His work has been quoted or mentioned in The New York Times, The Wall Street Journal, Los Angeles Times, The Washington Post, NBC News, Time, The New Yorker, HuffPost USA Today, Business Insider, Yahoo, AOL, MarketWatch, The Atlantic, Bloomberg, New York Post, Chicago Tribune, Forbes, The Guardian and many other major publications. McIntyre has been a guest on CNBC, the BBC and television and radio stations across the country.

A magna cum laude graduate of Harvard College, McIntyre also was president of The Harvard Advocate. Founded in 1866, the Advocate is the oldest college publication in the United States.

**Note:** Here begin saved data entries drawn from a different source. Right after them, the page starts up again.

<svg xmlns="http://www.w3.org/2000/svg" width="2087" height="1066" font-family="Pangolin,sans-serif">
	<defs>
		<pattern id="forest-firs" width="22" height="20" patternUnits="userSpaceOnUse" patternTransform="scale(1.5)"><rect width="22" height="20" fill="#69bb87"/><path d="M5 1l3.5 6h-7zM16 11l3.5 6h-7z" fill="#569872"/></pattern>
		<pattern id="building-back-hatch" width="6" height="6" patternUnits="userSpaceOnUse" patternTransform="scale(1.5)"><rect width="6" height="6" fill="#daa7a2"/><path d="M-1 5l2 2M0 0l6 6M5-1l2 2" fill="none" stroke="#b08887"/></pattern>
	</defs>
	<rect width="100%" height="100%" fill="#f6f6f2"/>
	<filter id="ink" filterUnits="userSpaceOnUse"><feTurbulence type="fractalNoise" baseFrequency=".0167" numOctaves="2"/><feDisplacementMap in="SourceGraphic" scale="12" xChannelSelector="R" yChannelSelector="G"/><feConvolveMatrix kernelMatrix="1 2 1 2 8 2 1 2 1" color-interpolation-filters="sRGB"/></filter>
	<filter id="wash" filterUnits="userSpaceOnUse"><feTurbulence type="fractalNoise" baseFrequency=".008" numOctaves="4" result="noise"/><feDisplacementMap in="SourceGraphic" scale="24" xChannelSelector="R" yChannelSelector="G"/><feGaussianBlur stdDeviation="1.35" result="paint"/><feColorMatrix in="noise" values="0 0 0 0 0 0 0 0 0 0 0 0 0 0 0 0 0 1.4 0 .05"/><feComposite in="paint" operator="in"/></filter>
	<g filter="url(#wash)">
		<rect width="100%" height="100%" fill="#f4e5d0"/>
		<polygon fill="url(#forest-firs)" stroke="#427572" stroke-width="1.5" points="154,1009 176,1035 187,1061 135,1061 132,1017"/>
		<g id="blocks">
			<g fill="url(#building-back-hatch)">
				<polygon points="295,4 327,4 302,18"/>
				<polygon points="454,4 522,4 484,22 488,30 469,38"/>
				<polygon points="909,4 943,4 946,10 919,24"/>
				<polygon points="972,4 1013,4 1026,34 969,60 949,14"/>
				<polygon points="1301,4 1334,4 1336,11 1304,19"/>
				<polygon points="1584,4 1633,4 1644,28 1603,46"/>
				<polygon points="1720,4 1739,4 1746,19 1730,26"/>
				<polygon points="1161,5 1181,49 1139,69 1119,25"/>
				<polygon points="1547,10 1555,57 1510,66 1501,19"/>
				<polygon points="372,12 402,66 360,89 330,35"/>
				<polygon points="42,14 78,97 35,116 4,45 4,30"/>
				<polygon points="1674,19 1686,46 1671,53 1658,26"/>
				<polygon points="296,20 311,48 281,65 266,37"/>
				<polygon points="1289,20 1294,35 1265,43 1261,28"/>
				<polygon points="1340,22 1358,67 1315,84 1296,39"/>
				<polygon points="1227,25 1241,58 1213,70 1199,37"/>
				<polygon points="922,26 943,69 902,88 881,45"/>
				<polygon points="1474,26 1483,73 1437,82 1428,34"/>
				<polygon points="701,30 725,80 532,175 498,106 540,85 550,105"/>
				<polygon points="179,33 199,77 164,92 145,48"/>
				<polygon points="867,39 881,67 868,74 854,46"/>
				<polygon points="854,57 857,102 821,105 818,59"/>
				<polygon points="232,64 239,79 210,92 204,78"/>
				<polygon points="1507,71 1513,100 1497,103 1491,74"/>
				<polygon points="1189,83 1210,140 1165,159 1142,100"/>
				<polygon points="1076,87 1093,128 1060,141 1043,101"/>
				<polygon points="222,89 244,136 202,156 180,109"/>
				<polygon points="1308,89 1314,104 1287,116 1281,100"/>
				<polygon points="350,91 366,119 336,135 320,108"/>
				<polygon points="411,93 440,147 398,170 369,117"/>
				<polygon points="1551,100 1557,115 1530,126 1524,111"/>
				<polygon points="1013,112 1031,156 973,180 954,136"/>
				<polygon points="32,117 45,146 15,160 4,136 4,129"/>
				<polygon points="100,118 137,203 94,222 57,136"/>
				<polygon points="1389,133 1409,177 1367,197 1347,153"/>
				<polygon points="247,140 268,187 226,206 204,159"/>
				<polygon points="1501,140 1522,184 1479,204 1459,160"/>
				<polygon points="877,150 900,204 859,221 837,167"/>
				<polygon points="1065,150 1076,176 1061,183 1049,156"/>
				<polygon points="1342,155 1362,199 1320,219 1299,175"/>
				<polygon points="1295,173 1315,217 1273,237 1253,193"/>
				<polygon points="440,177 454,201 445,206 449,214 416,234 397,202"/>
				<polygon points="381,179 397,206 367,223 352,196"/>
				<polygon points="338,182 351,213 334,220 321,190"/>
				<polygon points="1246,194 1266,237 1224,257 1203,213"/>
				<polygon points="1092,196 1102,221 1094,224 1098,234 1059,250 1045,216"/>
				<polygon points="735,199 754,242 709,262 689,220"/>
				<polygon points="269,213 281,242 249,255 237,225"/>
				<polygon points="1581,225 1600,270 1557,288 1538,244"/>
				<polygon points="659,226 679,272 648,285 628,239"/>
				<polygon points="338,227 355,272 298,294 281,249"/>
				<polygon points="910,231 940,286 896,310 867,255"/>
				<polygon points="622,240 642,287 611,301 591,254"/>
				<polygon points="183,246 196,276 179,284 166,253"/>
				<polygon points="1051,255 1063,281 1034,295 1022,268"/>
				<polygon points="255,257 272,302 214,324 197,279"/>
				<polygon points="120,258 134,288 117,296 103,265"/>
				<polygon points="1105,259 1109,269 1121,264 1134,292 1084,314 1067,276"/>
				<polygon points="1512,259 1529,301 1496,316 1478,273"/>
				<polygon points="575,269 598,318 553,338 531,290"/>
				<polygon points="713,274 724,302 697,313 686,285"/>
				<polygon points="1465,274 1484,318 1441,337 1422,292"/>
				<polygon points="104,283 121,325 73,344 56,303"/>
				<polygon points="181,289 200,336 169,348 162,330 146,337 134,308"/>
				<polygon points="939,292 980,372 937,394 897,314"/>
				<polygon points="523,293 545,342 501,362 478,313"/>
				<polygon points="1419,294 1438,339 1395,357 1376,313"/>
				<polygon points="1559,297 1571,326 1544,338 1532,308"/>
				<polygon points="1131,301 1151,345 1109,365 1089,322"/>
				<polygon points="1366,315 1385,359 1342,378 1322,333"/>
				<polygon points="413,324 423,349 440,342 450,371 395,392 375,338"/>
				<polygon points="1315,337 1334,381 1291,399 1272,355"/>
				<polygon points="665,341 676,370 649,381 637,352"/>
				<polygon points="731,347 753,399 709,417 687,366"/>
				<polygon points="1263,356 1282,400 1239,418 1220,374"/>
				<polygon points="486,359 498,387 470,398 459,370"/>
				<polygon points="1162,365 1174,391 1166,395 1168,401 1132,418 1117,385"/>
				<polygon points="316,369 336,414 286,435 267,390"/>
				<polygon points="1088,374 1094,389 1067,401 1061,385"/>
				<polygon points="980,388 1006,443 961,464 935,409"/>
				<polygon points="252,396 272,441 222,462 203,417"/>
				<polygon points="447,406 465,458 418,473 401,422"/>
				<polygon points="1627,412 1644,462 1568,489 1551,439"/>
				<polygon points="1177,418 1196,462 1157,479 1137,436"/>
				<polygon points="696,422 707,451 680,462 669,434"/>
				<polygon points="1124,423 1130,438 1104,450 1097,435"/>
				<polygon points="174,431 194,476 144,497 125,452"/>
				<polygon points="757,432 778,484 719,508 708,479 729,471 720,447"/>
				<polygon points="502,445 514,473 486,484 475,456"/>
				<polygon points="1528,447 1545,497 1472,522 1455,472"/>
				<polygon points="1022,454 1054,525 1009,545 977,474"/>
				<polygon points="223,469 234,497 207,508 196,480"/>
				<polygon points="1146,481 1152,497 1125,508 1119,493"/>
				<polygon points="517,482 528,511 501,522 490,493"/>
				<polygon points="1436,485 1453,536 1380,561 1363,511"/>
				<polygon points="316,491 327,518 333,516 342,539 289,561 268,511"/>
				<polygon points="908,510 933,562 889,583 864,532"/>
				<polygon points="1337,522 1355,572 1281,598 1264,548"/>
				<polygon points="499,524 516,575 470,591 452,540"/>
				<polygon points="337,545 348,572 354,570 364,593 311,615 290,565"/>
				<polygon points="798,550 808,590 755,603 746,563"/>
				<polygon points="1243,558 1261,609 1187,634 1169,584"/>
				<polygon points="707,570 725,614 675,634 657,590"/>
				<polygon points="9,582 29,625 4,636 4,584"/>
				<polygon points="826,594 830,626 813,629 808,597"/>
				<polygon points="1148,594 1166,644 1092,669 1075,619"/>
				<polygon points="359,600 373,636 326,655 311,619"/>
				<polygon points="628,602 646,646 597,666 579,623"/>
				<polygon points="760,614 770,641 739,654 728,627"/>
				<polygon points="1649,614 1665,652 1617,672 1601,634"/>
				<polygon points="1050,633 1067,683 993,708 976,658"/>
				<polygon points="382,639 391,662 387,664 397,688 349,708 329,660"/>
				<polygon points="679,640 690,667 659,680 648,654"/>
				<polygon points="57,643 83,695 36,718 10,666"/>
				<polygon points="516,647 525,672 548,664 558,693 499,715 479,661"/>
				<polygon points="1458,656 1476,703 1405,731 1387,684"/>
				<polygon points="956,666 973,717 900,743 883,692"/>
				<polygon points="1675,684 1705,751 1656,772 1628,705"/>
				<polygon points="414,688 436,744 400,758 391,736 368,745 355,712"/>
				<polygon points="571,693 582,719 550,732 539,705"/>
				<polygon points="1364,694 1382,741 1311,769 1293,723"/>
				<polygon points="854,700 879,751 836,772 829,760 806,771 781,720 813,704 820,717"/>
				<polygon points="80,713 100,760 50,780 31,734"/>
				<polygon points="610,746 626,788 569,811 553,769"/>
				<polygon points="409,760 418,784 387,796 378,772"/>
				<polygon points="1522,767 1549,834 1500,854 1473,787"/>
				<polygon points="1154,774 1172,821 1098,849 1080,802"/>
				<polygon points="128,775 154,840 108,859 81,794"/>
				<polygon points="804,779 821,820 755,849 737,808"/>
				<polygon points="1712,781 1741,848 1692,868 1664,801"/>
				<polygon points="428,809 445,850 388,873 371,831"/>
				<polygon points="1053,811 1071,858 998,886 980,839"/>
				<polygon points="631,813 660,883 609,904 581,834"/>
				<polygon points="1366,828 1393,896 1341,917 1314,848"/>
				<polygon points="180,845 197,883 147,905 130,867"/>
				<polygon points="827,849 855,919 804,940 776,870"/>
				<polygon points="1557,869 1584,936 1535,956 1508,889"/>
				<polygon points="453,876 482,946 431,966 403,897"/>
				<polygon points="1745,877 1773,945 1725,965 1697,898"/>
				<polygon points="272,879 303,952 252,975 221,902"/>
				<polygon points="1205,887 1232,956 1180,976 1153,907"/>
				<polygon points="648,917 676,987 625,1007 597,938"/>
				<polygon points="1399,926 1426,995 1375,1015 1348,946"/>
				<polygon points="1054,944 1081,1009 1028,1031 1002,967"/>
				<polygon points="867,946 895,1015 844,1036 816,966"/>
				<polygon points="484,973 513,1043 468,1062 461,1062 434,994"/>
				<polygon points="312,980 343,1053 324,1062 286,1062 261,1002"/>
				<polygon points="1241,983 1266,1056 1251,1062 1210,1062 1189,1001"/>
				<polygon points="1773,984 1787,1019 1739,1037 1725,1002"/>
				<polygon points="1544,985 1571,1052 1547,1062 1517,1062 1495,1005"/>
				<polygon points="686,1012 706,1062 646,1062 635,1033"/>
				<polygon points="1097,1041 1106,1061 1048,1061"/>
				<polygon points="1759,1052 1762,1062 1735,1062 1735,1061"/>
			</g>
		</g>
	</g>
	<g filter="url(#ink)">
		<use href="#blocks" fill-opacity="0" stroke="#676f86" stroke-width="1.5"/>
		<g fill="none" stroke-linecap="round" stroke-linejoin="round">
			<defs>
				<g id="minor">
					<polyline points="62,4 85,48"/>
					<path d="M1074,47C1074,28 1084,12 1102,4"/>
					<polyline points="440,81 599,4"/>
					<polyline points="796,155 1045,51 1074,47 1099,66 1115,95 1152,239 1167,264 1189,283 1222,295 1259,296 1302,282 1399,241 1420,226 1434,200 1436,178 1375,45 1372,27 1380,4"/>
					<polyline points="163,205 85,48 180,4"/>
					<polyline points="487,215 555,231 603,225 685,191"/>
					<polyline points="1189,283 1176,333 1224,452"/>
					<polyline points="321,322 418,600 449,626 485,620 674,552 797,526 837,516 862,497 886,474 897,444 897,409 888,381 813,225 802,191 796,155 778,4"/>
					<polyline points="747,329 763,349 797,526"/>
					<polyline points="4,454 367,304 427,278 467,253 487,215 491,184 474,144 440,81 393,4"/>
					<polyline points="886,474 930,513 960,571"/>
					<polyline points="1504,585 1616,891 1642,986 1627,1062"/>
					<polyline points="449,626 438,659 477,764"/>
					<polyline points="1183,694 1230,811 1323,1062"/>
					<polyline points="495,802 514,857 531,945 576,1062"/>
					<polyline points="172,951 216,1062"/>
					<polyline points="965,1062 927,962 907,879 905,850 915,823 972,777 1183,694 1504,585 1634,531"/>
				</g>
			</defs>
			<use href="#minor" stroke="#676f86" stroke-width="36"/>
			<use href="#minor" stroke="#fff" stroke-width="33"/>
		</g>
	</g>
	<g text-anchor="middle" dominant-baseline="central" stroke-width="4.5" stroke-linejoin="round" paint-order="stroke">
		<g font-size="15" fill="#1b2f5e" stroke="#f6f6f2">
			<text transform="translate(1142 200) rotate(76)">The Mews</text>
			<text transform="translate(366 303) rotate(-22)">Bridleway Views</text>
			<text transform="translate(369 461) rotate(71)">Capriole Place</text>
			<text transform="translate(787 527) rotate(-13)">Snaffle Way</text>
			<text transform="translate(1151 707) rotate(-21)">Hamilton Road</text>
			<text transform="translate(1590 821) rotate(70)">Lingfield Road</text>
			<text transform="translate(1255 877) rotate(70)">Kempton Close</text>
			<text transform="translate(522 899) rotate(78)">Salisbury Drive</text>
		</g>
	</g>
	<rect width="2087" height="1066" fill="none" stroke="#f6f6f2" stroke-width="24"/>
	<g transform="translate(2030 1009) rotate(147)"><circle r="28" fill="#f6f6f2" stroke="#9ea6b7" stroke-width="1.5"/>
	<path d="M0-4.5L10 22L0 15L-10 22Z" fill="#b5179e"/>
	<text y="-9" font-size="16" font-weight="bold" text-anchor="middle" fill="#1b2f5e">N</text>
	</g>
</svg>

TheStreet.com, Comps.com and Edgar Online are some of the public companies for which McIntyre served on the board of directors. He was a Vicinity Corporation board member when the company was sold to Microsoft in 2002. He served on the audit committees of some of these companies.

McIntyre has been the CEO of FutureSource, a provider of trading terminals and news to commodities and futures traders. He was president of Switchboard, the online phone directory company. He served as chairman and CEO of On2 Technologies, the video compression company that provided video compression software for Adobe’s Flash. Google bought On2 in 2009.